Exercise protects against reperfusion arrhythmia by sustaining mitochondrial energetics (881.1)

Exercise is known to confer cardioprotection against ventricular arrhythmia and reduce the incidence of sudden cardiac death, yet the underlying mechanisms are not fully understood. We have previously shown that the transition to arrhythmia occurs concomitant with a collapse in mitochondrial energetics, which induces action potential lability via ATP‐ and redox‐sensitive ion channels. In this study, we hypothesized that the cardioprotection observed in exercised (Ex; 10 d of treadmill running) animals would be associated with maintenance of mitochondrial membrane potential (ΔΨ m ) in early reperfusion. We used a novel combination of two‐photon microscopy in intact, perfused hearts, coupled to simultaneous electrocardiogram recording to test our hypothesis. Hearts underwent 40/30 min of ischemia/reperfusion. Consistent with our previous work, hearts that displayed heterogeneous collapses in ΔΨ m transitioned to ventricular arrhythmia. Hearts from Ex animals experienced a much lower incidence of reperfusion arrhythmia than sedentary counterparts, with 7 of 8 Sed hearts experiencing tachycardia or fibrillation compared to 3 of 8 Ex hearts. ΔΨ m , assessed with the fluorescent probe TMRM, was better maintained in Ex hearts during the first 10 minutes of reperfusion.
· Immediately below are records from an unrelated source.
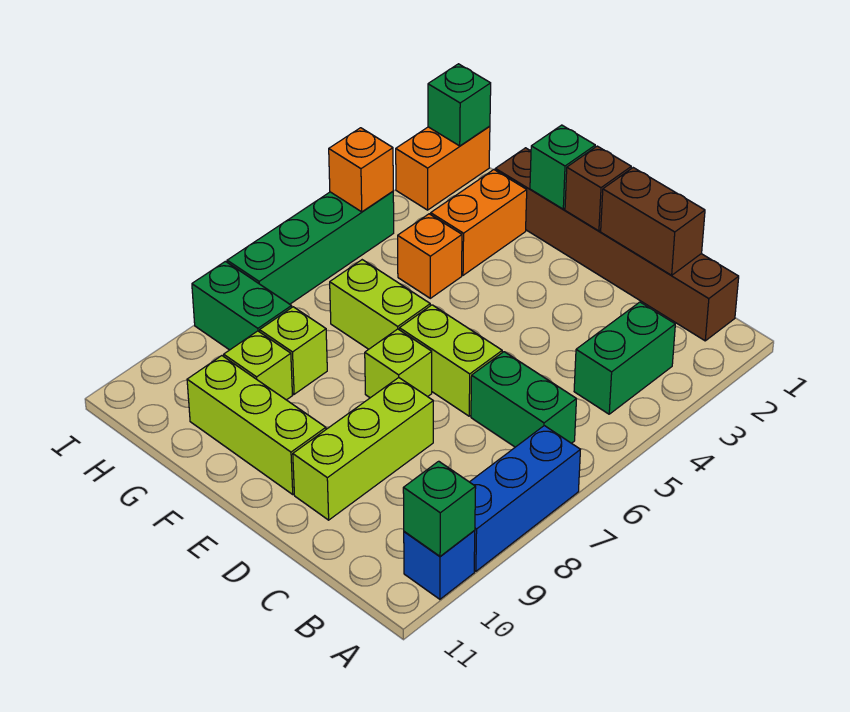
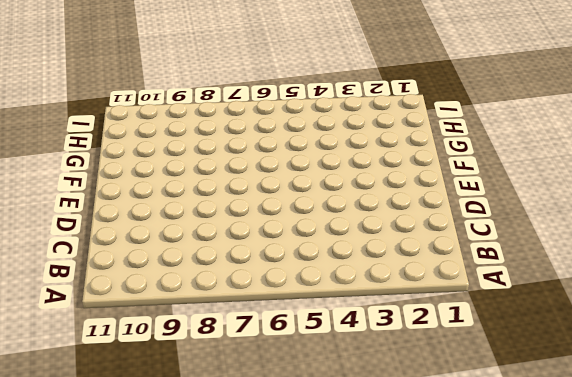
none -> blue 1x3 brick [470,426,580,571]
none -> blue 1x1 brick [404,530,475,599]
none -> brown 1x6 brick [495,148,739,341]

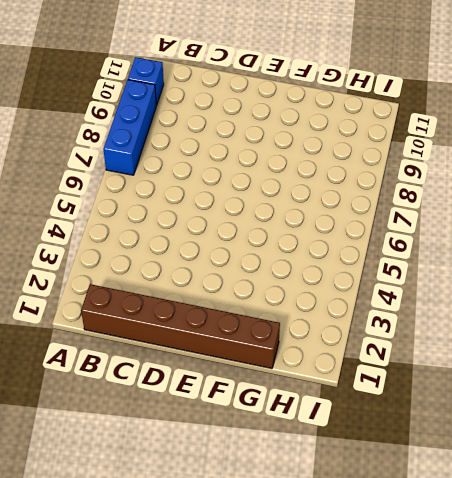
none -> green 1x2 brick [574,302,675,414]
none -> green 1x2 brick [471,352,576,447]
none -> lime 1x2 brick [399,305,502,416]

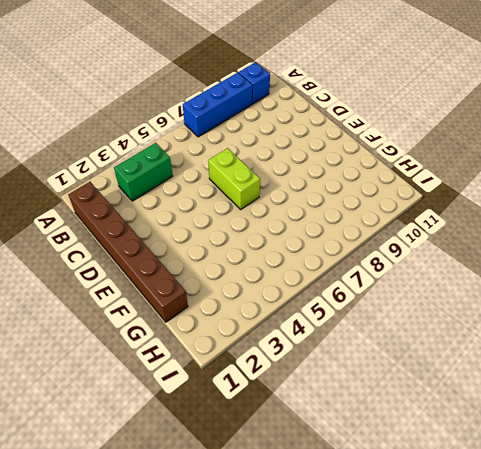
none -> green 1x2 brick [471,352,576,447]
none -> lime 1x3 brick [293,378,433,520]
none -> lime 1x1 brick [365,329,432,398]

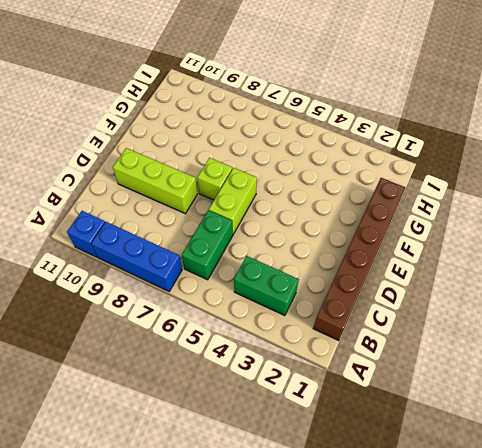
none -> lime 1x3 brick [187,356,326,494]
none -> lime 1x2 brick [330,260,430,349]
none -> orange 1x2 brick [431,170,527,275]

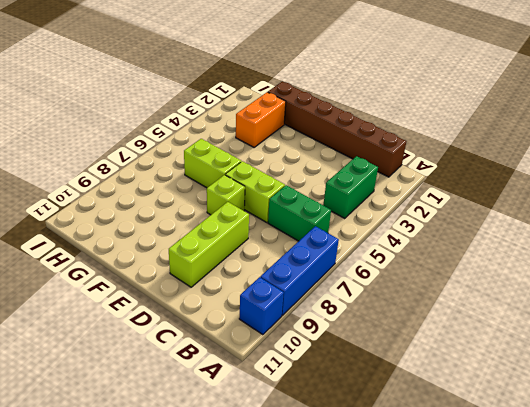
none -> lime 1x3 brick [187,356,326,494]
none -> orange 1x1 brick [398,214,462,298]
none -> lime 1x1 brick [260,307,327,394]

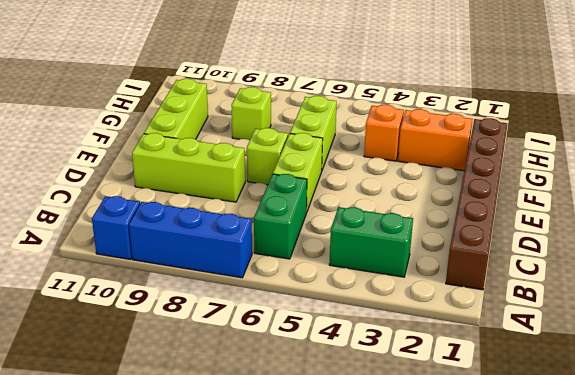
none -> lime 1x1 brick [224,331,292,400]
none -> green 1x2 brick [192,261,292,350]
none -> orange 1x2 brick [396,126,490,210]

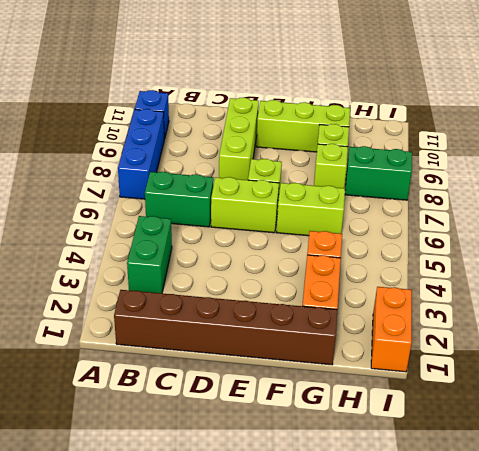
none -> green 1x4 brick [227,191,394,304]
none -> green 1x1 brick [403,461,476,556]
none -> brown 1x2 brick [601,168,705,275]

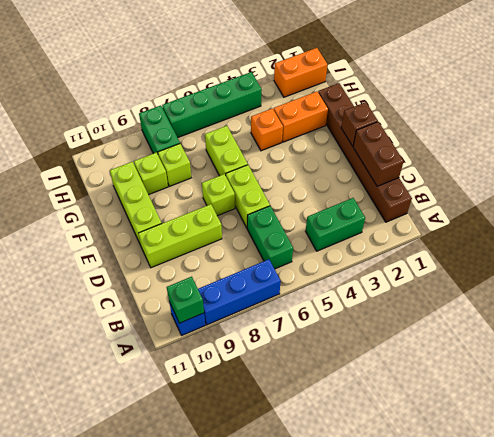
none -> green 1x1 brick [530,125,595,209]
none -> green 1x1 brick [428,64,491,146]
none -> orange 1x1 brick [329,128,393,212]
Mitochondrial respiratory control ratios were similar following ischemia/reperfusion in Sed and Ex (9.00±0.92 v. 9.03±0.70, respectively), suggesting that mitochondrial damage was similar across groups. These data provide a definitive link between sustaining mitochondrial energetics and prevention of electrical dysfunction with Ex, and suggest that therapies that preserve ΔΨ m can mitigate sudden cardiac death in patients experiencing acute coronary syndromes.